WHAT IS NEEDED
Copy every entry word for word. Skip the pictures.

________________

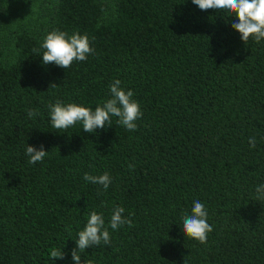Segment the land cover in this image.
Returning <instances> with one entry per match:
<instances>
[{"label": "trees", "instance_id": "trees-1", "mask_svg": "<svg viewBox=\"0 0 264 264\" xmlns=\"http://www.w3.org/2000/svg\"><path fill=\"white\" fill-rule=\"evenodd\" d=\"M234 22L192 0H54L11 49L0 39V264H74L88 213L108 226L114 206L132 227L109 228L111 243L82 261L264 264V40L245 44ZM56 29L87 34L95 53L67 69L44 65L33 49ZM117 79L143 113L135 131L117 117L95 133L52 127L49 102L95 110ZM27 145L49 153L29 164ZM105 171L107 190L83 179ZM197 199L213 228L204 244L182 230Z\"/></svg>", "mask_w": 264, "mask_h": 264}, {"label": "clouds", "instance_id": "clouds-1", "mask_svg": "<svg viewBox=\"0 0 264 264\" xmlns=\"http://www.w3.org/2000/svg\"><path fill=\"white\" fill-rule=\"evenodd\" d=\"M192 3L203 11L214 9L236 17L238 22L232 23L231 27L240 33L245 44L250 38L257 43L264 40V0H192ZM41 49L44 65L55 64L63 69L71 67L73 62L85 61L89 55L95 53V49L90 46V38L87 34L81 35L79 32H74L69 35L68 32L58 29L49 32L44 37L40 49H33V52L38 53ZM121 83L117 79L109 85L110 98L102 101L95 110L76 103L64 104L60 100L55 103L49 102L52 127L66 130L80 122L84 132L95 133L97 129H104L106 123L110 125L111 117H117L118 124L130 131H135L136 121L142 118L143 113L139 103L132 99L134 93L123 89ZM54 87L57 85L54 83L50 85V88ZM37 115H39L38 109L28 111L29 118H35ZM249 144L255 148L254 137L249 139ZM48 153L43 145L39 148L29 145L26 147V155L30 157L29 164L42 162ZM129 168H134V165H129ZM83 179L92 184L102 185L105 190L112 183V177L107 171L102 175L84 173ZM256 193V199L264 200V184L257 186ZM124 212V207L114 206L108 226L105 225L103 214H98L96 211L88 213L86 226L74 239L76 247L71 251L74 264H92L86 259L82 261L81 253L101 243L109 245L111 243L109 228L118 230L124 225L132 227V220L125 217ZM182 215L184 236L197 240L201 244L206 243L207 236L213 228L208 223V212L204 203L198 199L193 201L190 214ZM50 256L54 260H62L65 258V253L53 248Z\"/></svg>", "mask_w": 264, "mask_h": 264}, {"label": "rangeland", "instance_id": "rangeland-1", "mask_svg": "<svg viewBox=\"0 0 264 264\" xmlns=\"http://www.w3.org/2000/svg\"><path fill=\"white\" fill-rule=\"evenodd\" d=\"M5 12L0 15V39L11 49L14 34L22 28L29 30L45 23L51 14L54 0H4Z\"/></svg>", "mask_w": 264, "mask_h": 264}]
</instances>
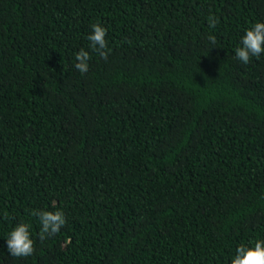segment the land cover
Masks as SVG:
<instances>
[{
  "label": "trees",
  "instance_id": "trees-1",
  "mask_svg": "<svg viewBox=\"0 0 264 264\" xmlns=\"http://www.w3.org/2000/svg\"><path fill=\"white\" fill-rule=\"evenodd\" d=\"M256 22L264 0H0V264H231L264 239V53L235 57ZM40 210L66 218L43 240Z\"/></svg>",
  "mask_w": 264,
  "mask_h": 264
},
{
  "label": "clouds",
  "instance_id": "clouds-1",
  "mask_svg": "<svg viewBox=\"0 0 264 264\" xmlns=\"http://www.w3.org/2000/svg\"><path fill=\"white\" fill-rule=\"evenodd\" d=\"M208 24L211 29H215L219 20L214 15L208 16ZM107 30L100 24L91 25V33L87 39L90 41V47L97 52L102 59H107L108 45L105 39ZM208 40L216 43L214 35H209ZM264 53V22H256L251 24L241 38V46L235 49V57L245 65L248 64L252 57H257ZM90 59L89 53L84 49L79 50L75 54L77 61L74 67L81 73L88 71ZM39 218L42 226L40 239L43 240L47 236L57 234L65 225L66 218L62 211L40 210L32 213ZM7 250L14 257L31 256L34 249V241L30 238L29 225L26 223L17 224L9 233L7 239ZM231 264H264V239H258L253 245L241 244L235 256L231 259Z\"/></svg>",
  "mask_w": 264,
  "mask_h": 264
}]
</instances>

________________

CORRECT OUTPUT
Segment the land cover in this image.
Returning <instances> with one entry per match:
<instances>
[{"label": "trees", "instance_id": "trees-1", "mask_svg": "<svg viewBox=\"0 0 264 264\" xmlns=\"http://www.w3.org/2000/svg\"><path fill=\"white\" fill-rule=\"evenodd\" d=\"M234 22L192 0H54L11 49L0 39V264H74L88 213L108 226L114 206L132 227L109 228L111 243L82 261L264 264V40L245 44ZM56 29L87 34L95 53L67 69L44 65L33 49ZM117 79L143 113L135 131L117 117L95 133L52 127L49 102L95 110ZM27 145L49 153L29 164ZM105 171L107 190L83 179ZM197 199L213 228L204 244L182 230Z\"/></svg>", "mask_w": 264, "mask_h": 264}, {"label": "clouds", "instance_id": "clouds-1", "mask_svg": "<svg viewBox=\"0 0 264 264\" xmlns=\"http://www.w3.org/2000/svg\"><path fill=\"white\" fill-rule=\"evenodd\" d=\"M192 3L203 11L214 9L236 17L238 22L232 23L231 27L240 33L245 44L250 38L257 43L264 40V0H192ZM41 49L44 65L55 64L63 69L71 67L73 62L85 61L89 55L95 53V49L90 46V38L87 34L81 35L79 32H74L69 35L68 32L58 29L49 32L44 37L40 49H33V52L38 53ZM121 83L117 79L109 85L110 98L102 101L95 110L76 103L64 104L60 100L55 103L49 102L52 127L66 130L80 122L84 132L95 133L97 129H104L106 123L110 125L111 117H117L118 124L130 131H135L136 121L142 118L143 113L139 103L132 99L134 93L123 89ZM54 87L57 85L54 83L50 85V88ZM37 115H39L38 109L28 111L29 118H35ZM249 144L255 148L254 137L249 139ZM48 153L43 145L39 148L29 145L26 147V155L30 157L29 164L42 162ZM129 168H134V165H129ZM83 179L92 184L102 185L105 190L112 183V177L107 171L102 175L84 173ZM256 193V199L264 200V184L257 186ZM124 212V207L114 206L108 226L105 225L103 214H98L96 211L88 213L86 226L74 239L76 247L71 251L74 264H92L86 259L82 261L81 253L101 243L109 245L111 243L109 228L118 230L124 225L132 227V220L125 217ZM182 215L184 236L197 240L201 244L206 243L207 236L213 228L208 223V212L204 203L198 199L193 201L190 214ZM50 256L54 260H62L65 258V253L53 248Z\"/></svg>", "mask_w": 264, "mask_h": 264}, {"label": "rangeland", "instance_id": "rangeland-1", "mask_svg": "<svg viewBox=\"0 0 264 264\" xmlns=\"http://www.w3.org/2000/svg\"><path fill=\"white\" fill-rule=\"evenodd\" d=\"M5 12L0 15V39L11 49L14 34L22 28L29 30L45 23L51 14L54 0H4Z\"/></svg>", "mask_w": 264, "mask_h": 264}]
</instances>
segment the land cover
Masks as SVG:
<instances>
[{
  "label": "trees",
  "instance_id": "trees-1",
  "mask_svg": "<svg viewBox=\"0 0 264 264\" xmlns=\"http://www.w3.org/2000/svg\"><path fill=\"white\" fill-rule=\"evenodd\" d=\"M256 22L264 0H0V264H231L264 239V53L235 57ZM40 210L66 218L43 240Z\"/></svg>",
  "mask_w": 264,
  "mask_h": 264
},
{
  "label": "clouds",
  "instance_id": "clouds-1",
  "mask_svg": "<svg viewBox=\"0 0 264 264\" xmlns=\"http://www.w3.org/2000/svg\"><path fill=\"white\" fill-rule=\"evenodd\" d=\"M208 24L211 29H215L219 20L214 15L208 16ZM107 30L100 24L91 25V33L87 39L90 41V47L97 52L102 59H107L108 45L105 39ZM208 40L216 43L214 35H209ZM264 53V22H256L251 24L241 38V46L235 49V57L245 65L248 64L252 57H257ZM90 59L89 53L84 49L79 50L75 54L77 61L74 67L81 73L88 71ZM39 218L42 226L40 239L43 240L47 236L57 234L65 225L66 218L62 211L40 210L32 213ZM7 250L14 257L31 256L34 249V241L30 238L29 225L26 223L17 224L9 233L7 239ZM231 264H264V239H258L253 245L241 244L235 256L231 259Z\"/></svg>",
  "mask_w": 264,
  "mask_h": 264
}]
</instances>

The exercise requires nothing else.